By Hannah Sampson
hsampson@MiamiHerald.com
01/05/2015 6:44 PM
Tourism boosters around Florida are hearing wedding bells — and seeing dollar signs — now that same-sex marriage is legal in the state.
Already major players in the competitive destination wedding industry, some of state’s top tourist draws are promoting their beaches and grand hotels as the perfect spots for gay and lesbian couples to wed.
While tourism bureaus have long courted LGBT visitors, who tend to be affluent and well-traveled, officials say the legalization of weddings will give them new avenues.
For the Greater Miami Convention & Visitors Bureau, that means the annual wedding-focused “Miami Romance Month” in February will include promotions for same-sex weddings; in Broward, a mass beach wedding in February for straight and gay couples is in the works. And the promotional arm of the Florida Keys will start running banner ads on hundreds of websites that reach LGBT audiences.
Rolando Aedo, chief marketing officer for Miami-Dade’s CVB, said the bureau has already been promoting the Miami area as a destination for commitment ceremonies between same-sex couples as well as a perfect spot for honeymoons.
“But of course with this, we have a tremendous opportunity to elevate that part of the discussion — and the timing is perfect,” he said.
Starting Tuesday, the Miami-Dade bureau will start running a social media promotion asking gay and lesbian couples for their love stories; the winners will get a weekend stay in Miami Beach.
While a spokeswoman for Visit Florida said the state’s official tourism marketing corporation is not planning any immediate marketing or ad blitzes related to LGBT weddings, South Florida tourism offices were rushing to reiterate their history of support for same-sex travelers and their excitement about the court rulings legalizing gay marriage.
“One of the things we really wanted to do is let our friends in the LGBT community around the country know that we have finally gotten the opportunity we have been working for and fighting for, which is to have them legally married in one of their favorite places to vacation,” said Nicki Grossman, president of the Greater Fort Lauderdale Convention & Visitors Bureau.
The tourism office on Friday announced a “Love is Love” initiative that will launch with the mass sunrise beach wedding in Fort Lauderdale.
Grossman said the bureau’s wedding point person — called an “Ambassador of Bliss” — will be available to help additional couples plan their events across Broward County. (One couple, Grossman said, has already inquired about the possibility of a Sawgrass Mills wedding.) Grossman said she expects to see as many as 100 same-sex weddings a month over the next year.
A report from the Williams Institute, a national think tank at the UCLA School of Law, estimates that 24,248 same-sex couples will marry in Florida during the first three years it is legal.
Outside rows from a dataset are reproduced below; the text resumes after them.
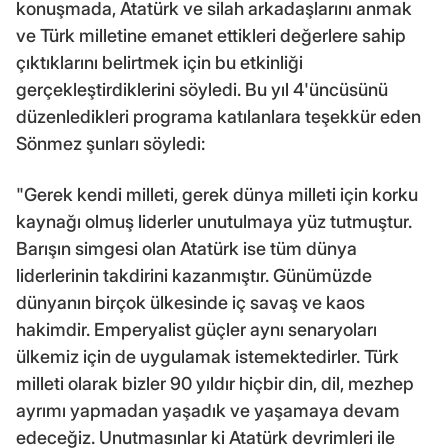
konuşmada, Atatürk ve silah arkadaşlarını anmak
ve Türk milletine emanet ettikleri değerlere sahip
çıktıklarını belirtmek için bu etkinliği
gerçekleştirdiklerini söyledi. Bu yıl 4'üncüsünü
düzenledikleri programa katılanlara teşekkür eden
Sönmez şunları söyledi:
"Gerek kendi milleti, gerek dünya milleti için korku
kaynağı olmuş liderler unutulmaya yüz tutmuştur.
Barışın simgesi olan Atatürk ise tüm dünya
liderlerinin takdirini kazanmıştır. Günümüzde
dünyanın birçok ülkesinde iç savaş ve kaos
hakimdir. Emperyalist güçler aynı senaryoları
ülkemiz için de uygulamak istemektedirler. Türk
milleti olarak bizler 90 yıldır hiçbir din, dil, mezhep
ayrımı yapmadan yaşadık ve yaşamaya devam
edeceğiz. Unutmasınlar ki Atatürk devrimleri ile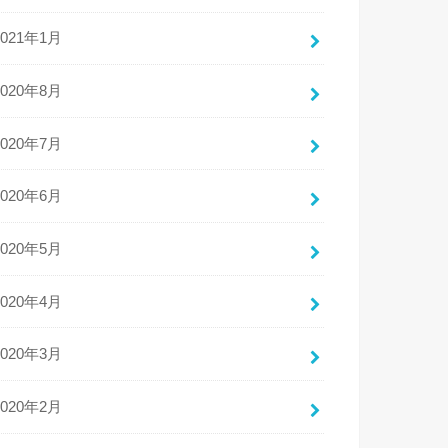
2021年1月
2020年8月
2020年7月
2020年6月
2020年5月
2020年4月
2020年3月
2020年2月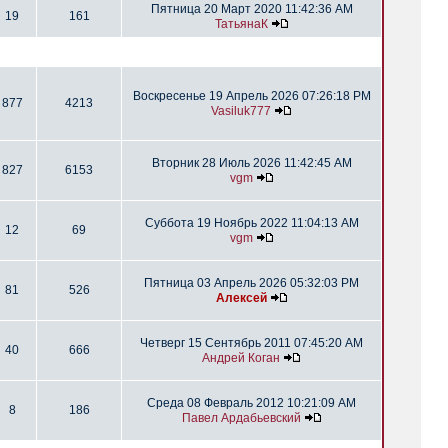
Пятница 20 Март 2020 11:42:36 AM
19
161
ТатьянаК
Воскресенье 19 Апрель 2026 07:26:18 PM
877
4213
Vasiluk777
Вторник 28 Июль 2026 11:42:45 AM
827
6153
vgm
Суббота 19 Ноябрь 2022 11:04:13 AM
12
69
vgm
Пятница 03 Апрель 2026 05:32:03 PM
81
526
Алексей
Четверг 15 Сентябрь 2011 07:45:20 AM
40
666
Андрей Коган
Среда 08 Февраль 2012 10:21:09 AM
8
186
Павел Ардабьевский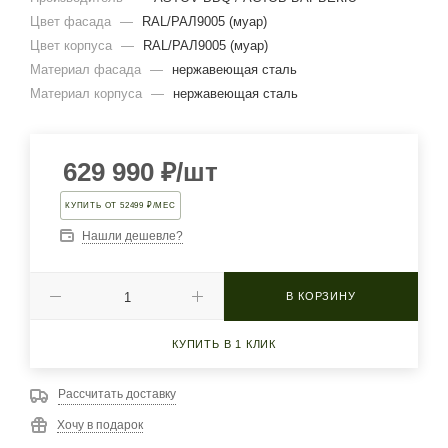
Цвет фасада
—
RAL/РАЛ9005 (муар)
Цвет корпуса
—
RAL/РАЛ9005 (муар)
Материал фасада
—
нержавеющая сталь
Материал корпуса
—
нержавеющая сталь
629 990
₽
/шт
КУПИТЬ ОТ 52499 ₽/МЕС
Нашли дешевле?
В КОРЗИНУ
КУПИТЬ В 1 КЛИК
Рассчитать доставку
Хочу в подарок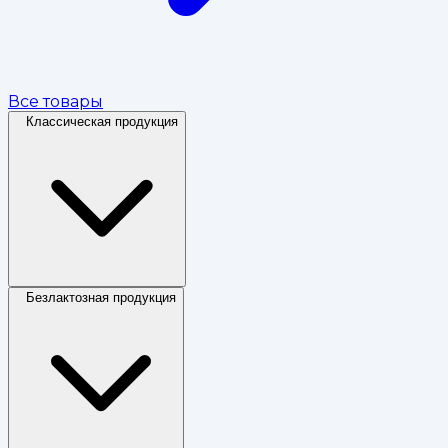
Все товары
Классическая продукция
Безлактозная продукция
Those weddings, according to the report, would generate $182.2 million to the state and local economy and create between 875 and 2,626 jobs in the tourism and recreation sector.
In Broward, 1.3 million LGBT travelers visited the county in 2013, according to the tourism bureau. Richard Gray, the CVB’s managing director for the LGBT market, said he expects the legalization of weddings to drive that figure up even more.
“We can grow the market even more now in my opinion,” he said.
The Biltmore Hotel in Coral Gables will reintroduce a campaign it ran in 2013 during the Miami Gay & Lesbian Film Festival featuring photos of three couples — straight, gay and lesbian — getting married on its lavish grounds.
“There’s no doubt that this was going to happen, regardless of when it was going to happen,” said Natalia Plasencia, the hotel’s director of catering. “So I wanted to make sure that our position was clear and not that it was something we were jumping on the bandwagon afte the fact.”
Plasencia said the hotel has hosted small, intimate commitment ceremonies in the past for same-sex couples, but she expects more locals to plan huge blowout events now.
In the Florida Keys, where cities from Key Largo to Key West already do a booming destination wedding business, promoters will fold same-sex weddings into marketing campaigns. In addition to digital ads that will start running Tuesday, the Monroe County Tourist Development Council will run print ads in upcoming months.
“The whole destination wedding is a lot of money, not only from all the guests that come down from everywhere and stay in our lodgings and accommodations, but also all the facets around weddings,” said Harold Wheeler, director of the council. “That just puts a lot of money within the community.”
Bobby Kyser, whose Wilton Manors event planning company Panache Style is responsible for decor at next month’s giant beach wedding in Broward, has been anticipating this moment since last year.
In August, he organized a Gay Nuptials expo for same-sex couples preparing to get married. At that point, he said, many were flying to New York to legally exchange vows and then returning home to South Florida for celebrations.
“That’s what they did before,” Kyser said. “But now it’s all going to happen here.”